College of Marin celebrates its 90th in 2016
by Laurie Thompson
Marin Junior College opened its doors on August 30th, 1926. The first president of the college was A. C. Olney, recruited from the State Capital where he had been the Commissioner of Secondary Schools for seven years.
The College’s campus was developed on the 13-acre Kentfield estate of George E. Butler (above) who had died in 1924. In his book, In the Heart of Marin: The History of Kentfield and Greenbrae, California, author Dewey Livingston tells us:
Eighty-seven students showed up for the first day of class in August 1926, taught by seven teachers. They met in the former Butler mansion and soon the classes spread across the estate. The barn was used as the gymnasium and later the art and engineering schools. The first permanent building to be constructed was the $37,500 Science Hall in 1927, which was followed by the central and iconic structure of the college for many years, Harlan Hall. The handsome and much-photographed Spanish-style stucco building featured a central courtyard, extensive colonnades and a tower that looked out on Kentfield and Mt. Tamalpais.

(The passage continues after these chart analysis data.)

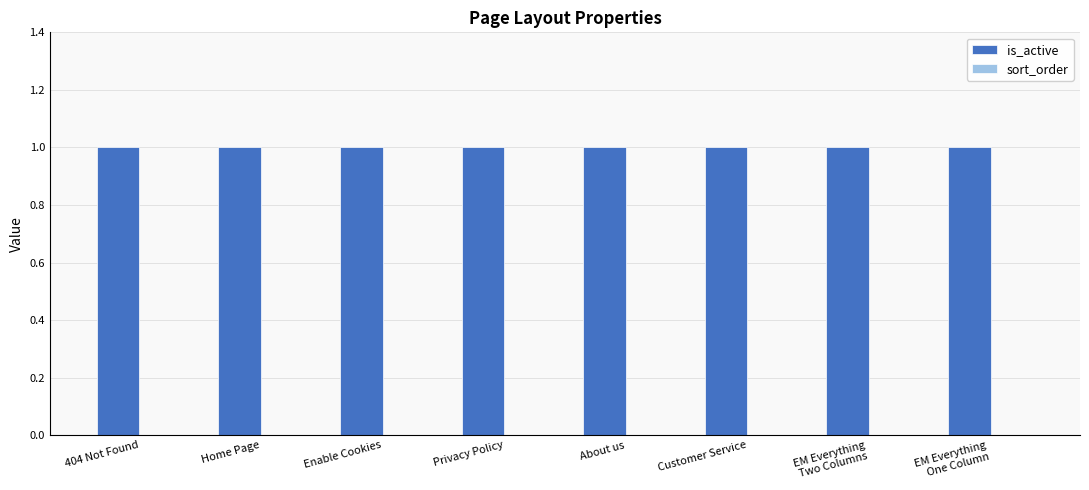

Between Customer Service and EM Everything
Two Columns, which is larger?

Customer Service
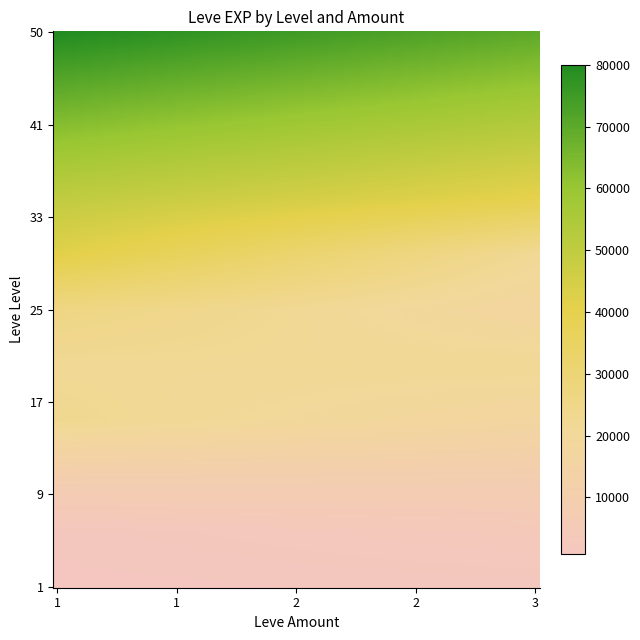

Reading left to right, list all the values displayed in this chart.

1_1=800	1_3=1330	5_1=1420	5_3=3600	10_1=9990	10_3=8930	15_1=22790	15_3=16920	20_1=21600	20_3=21600	25_1=26160	25_3=17310	30_1=41410	30_3=21740	35_1=50000	35_3=40000	40_1=60000	40_3=50000	45_1=70000	45_3=60000	50_1=80000	50_3=70000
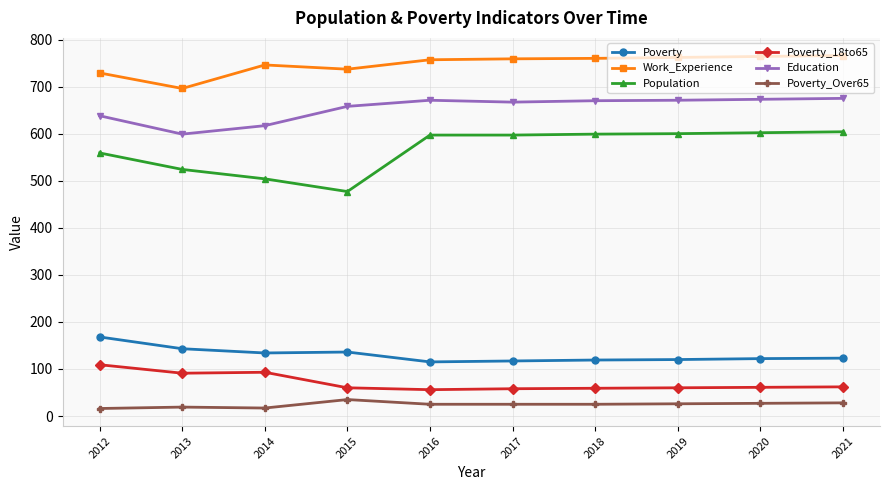

Which series has the largest total across all categories?

Work_Experience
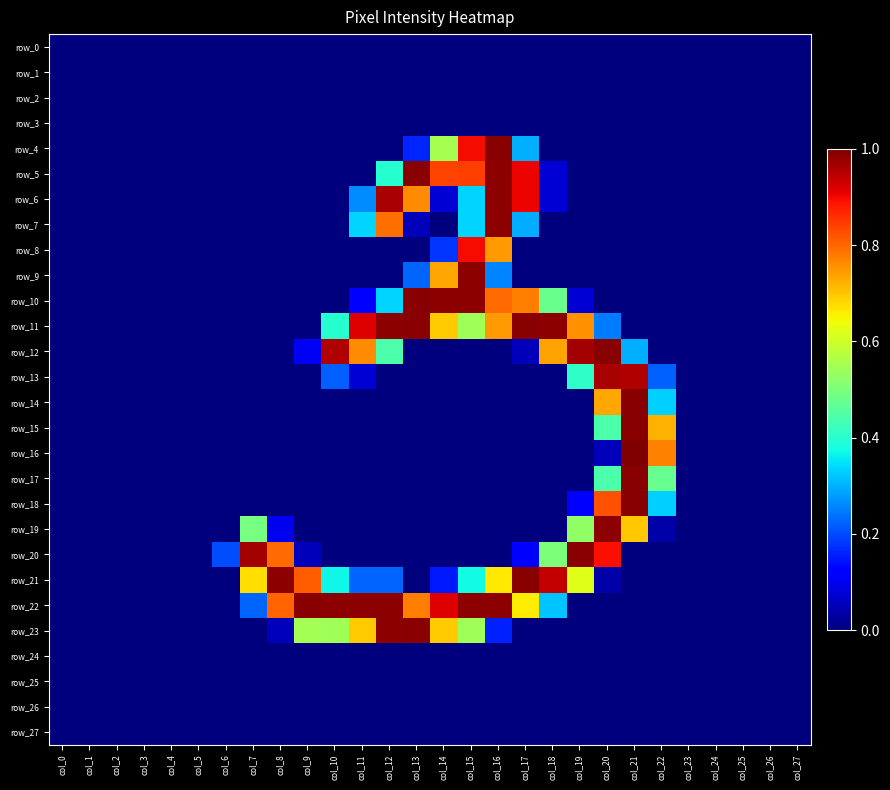

Between col_14 and col_27, which series saw the biggest shift?

row_10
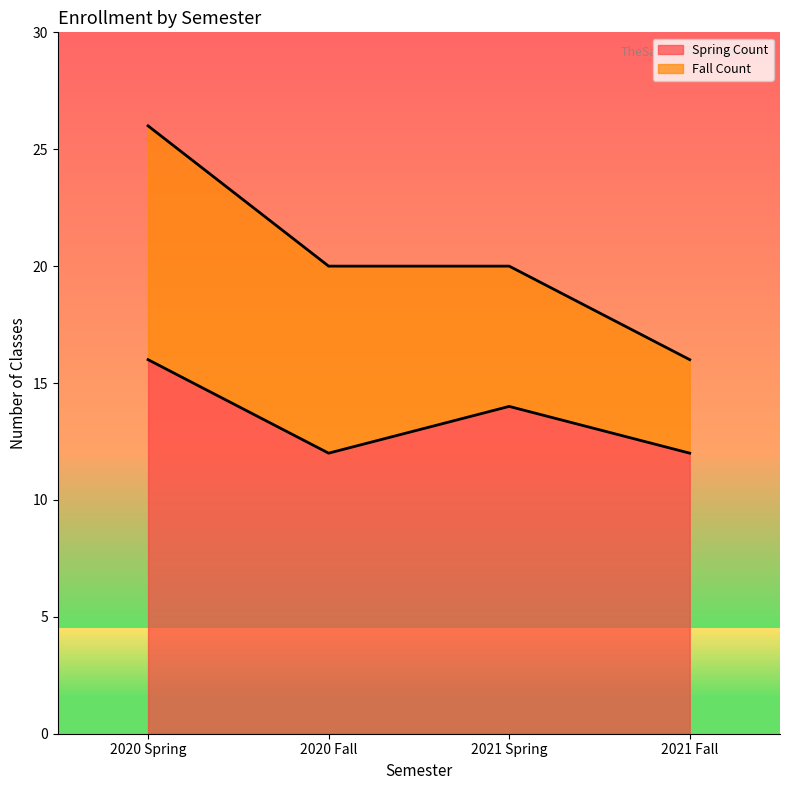

What is the label of the 4th point from the left?

2021 Fall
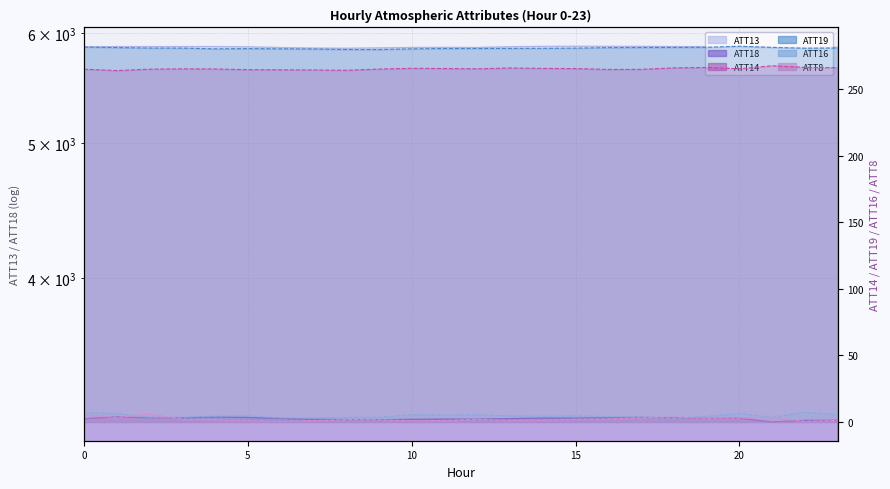

Reading right to left, what are all the values shown in this chart?

ATT8: 1.2	0.5	3.5	2.9	2.7	3.8	3.2	2.2	2.1	1.2	1.0	2.0	1.0	1.0	1.7	1.8	1.0	0.4	0.9	1.7	1.9	6.0	3.4	5.4
ATT13: 5862.6	5860.7	5862.5	5871.8	5867.9	5869.3	5870.6	5871.1	5871.8	5870.5	5867.5	5860.1	5861.2	5860.1	5855.9	5852.4	5854.4	5859.5	5866.4	5868.8	5869.1	5868.4	5869.2	5865.9
ATT14: 266.2	266.4	267.6	265.4	266.3	266.0	264.9	264.9	265.5	265.6	265.9	265.3	265.5	265.7	265.1	264.2	264.4	264.6	264.7	265.2	265.3	265.0	264.0	265.0
ATT16: 5.5	7.4	3.4	6.4	4.2	2.5	3.6	4.1	4.6	4.3	4.6	5.3	5.1	5.4	3.5	3.4	3.0	3.0	4.7	4.4	3.5	3.7	6.4	7.0
ATT18: 3162.6	3162.4	3154.3	3173.4	3172.4	3175.6	3178.1	3176.3	3174.4	3174.4	3171.8	3168.5	3169.2	3168.0	3166.2	3166.7	3168.2	3172.4	3177.9	3180.1	3175.7	3176.2	3180.3	3171.2
ATT19: 281.0	280.8	281.4	282.3	281.5	281.4	281.3	281.2	280.9	280.7	280.7	280.6	280.6	280.3	279.8	279.8	280.2	280.3	280.5	280.3	280.9	280.9	281.3	281.7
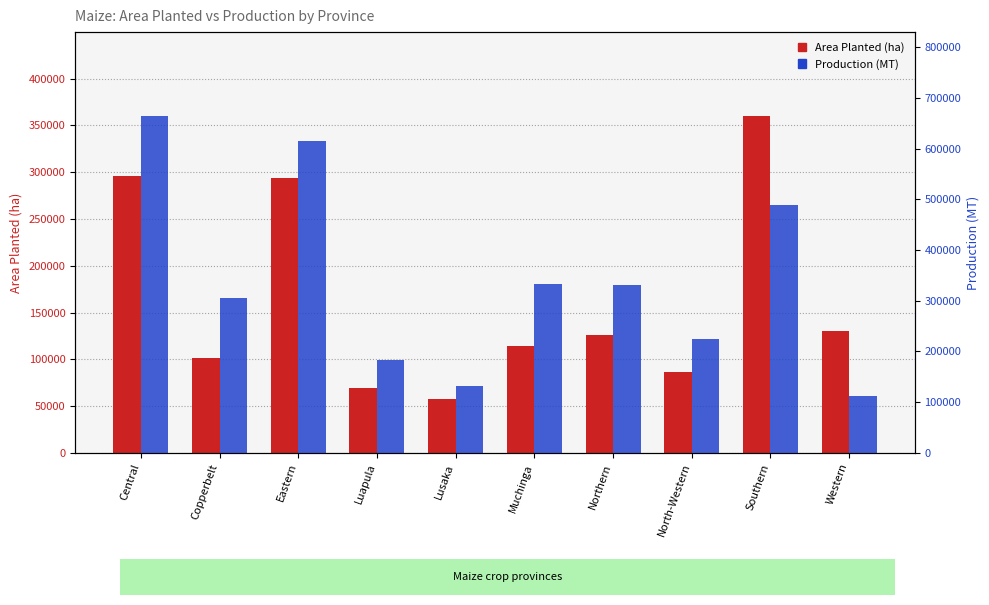

How many values in the Production (MT) series exceed 330375?

5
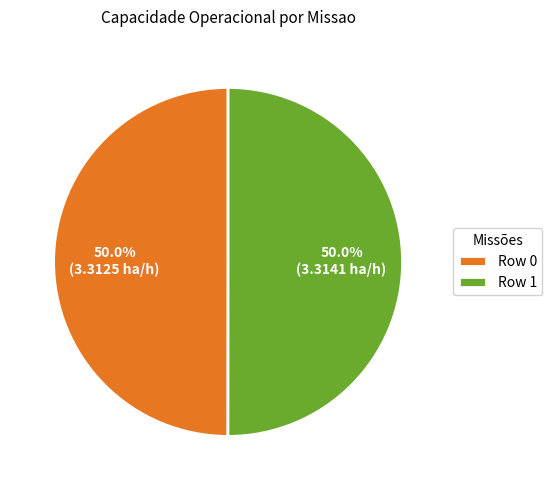

What is the ratio of the value at Row 0 to the value at Row 1?

1.0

Within five years the faculty would grow to 17 and the student body to 652 including part-time students.
An August 24, 1939 Marin Journal article tells us that in its fourteenth year, Marin Junior College opened with increased staff and an expanded curriculum which emphasized vocational and cultural courses, including: weaving; highway engineering; salesmanship; business machines; modern fiction; diesel engines; paleontology and radio speech.